* [SOURCE MATERIAL]
════════════════

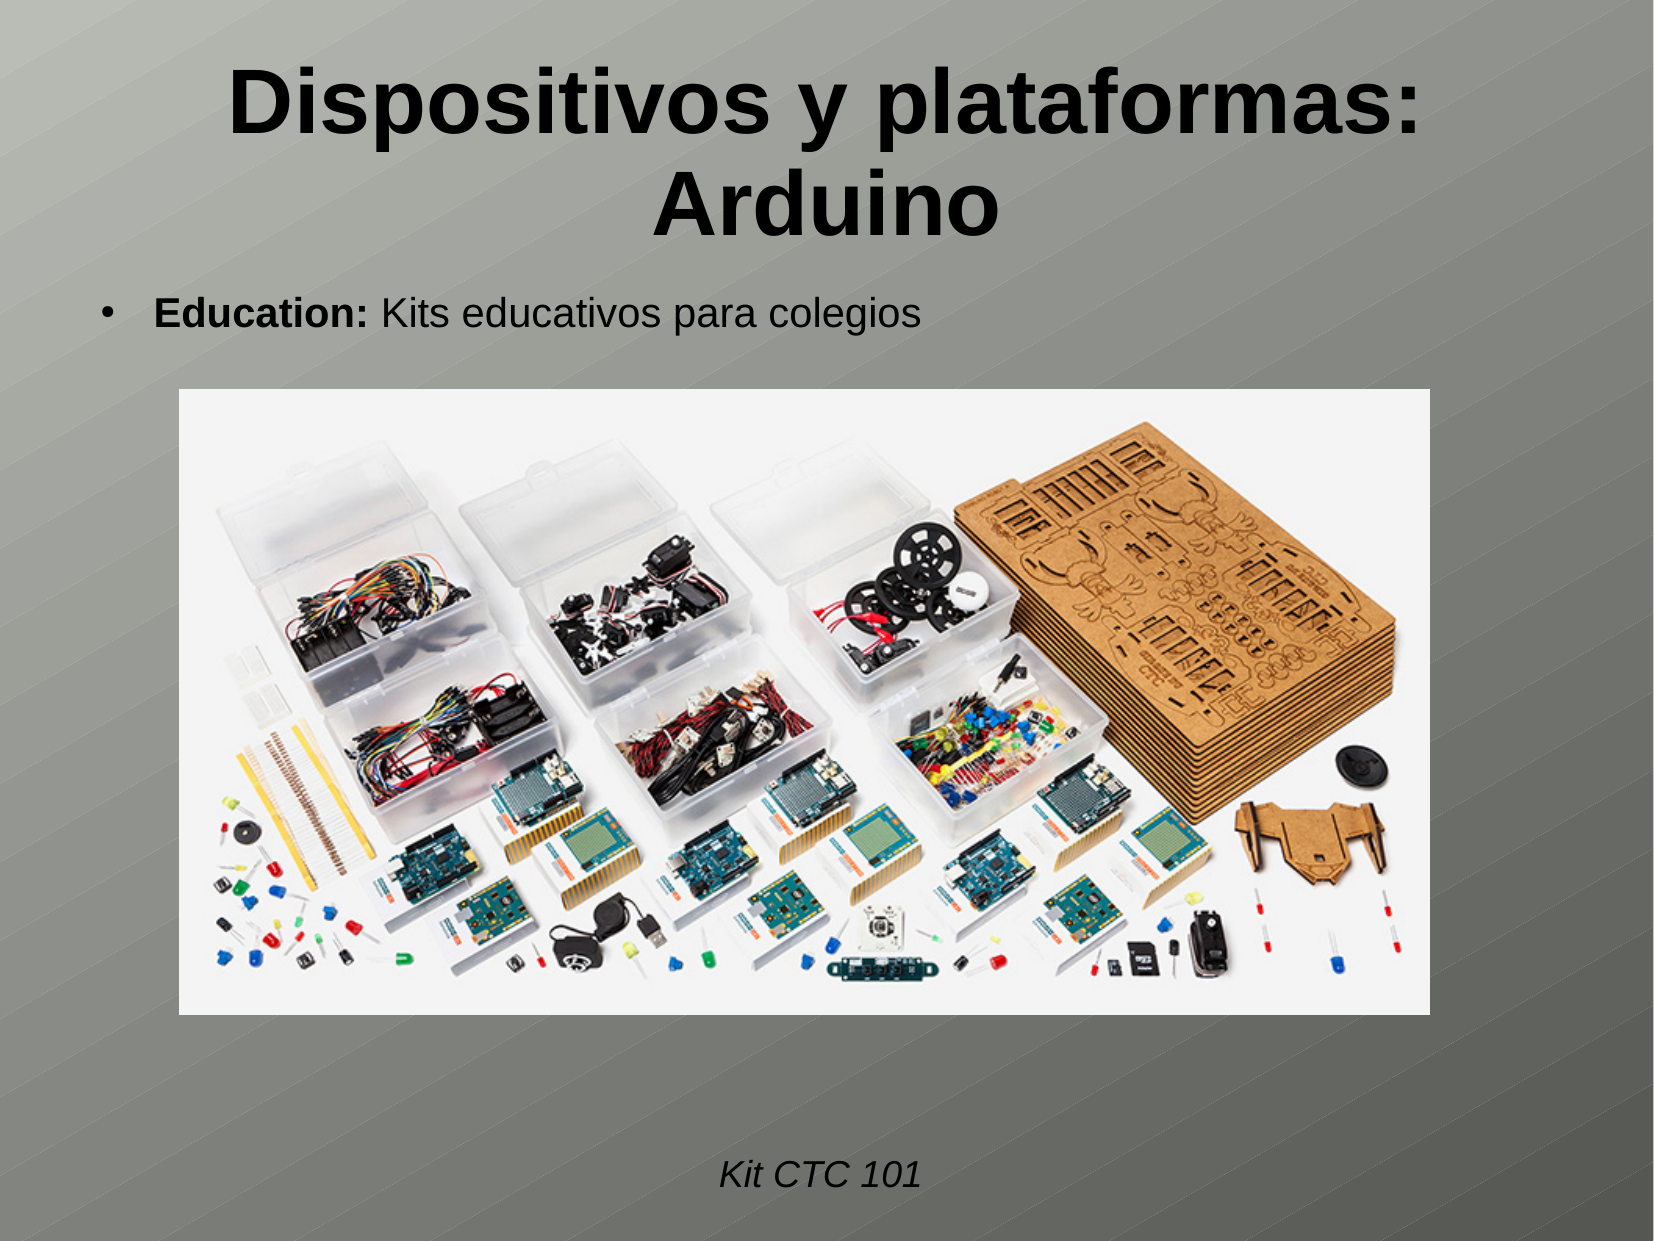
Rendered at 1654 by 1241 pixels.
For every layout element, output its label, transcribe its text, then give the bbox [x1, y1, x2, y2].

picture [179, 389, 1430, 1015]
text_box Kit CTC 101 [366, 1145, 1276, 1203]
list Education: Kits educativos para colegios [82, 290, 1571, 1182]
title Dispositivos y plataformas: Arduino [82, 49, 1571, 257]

════════════════

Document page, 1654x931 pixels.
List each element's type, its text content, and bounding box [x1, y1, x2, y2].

════════════════

* [PROBLEM DETAILS] Switch "bbox" to "bounding box" in the lines starting with the line that contains "Rendered at 1654 by 1241 pixels." and running through the line that contains "title Dispositivos y". Give those lines again with nothing else changed.

* [TASK SOLUTION]
Rendered at 1654 by 1241 pixels.
For every layout element, output its label, transcribe its text, then give the bounding box [x1, y1, x2, y2].

picture [179, 389, 1430, 1015]
text_box Kit CTC 101 [366, 1145, 1276, 1203]
list Education: Kits educativos para colegios [82, 290, 1571, 1182]
title Dispositivos y plataformas: Arduino [82, 49, 1571, 257]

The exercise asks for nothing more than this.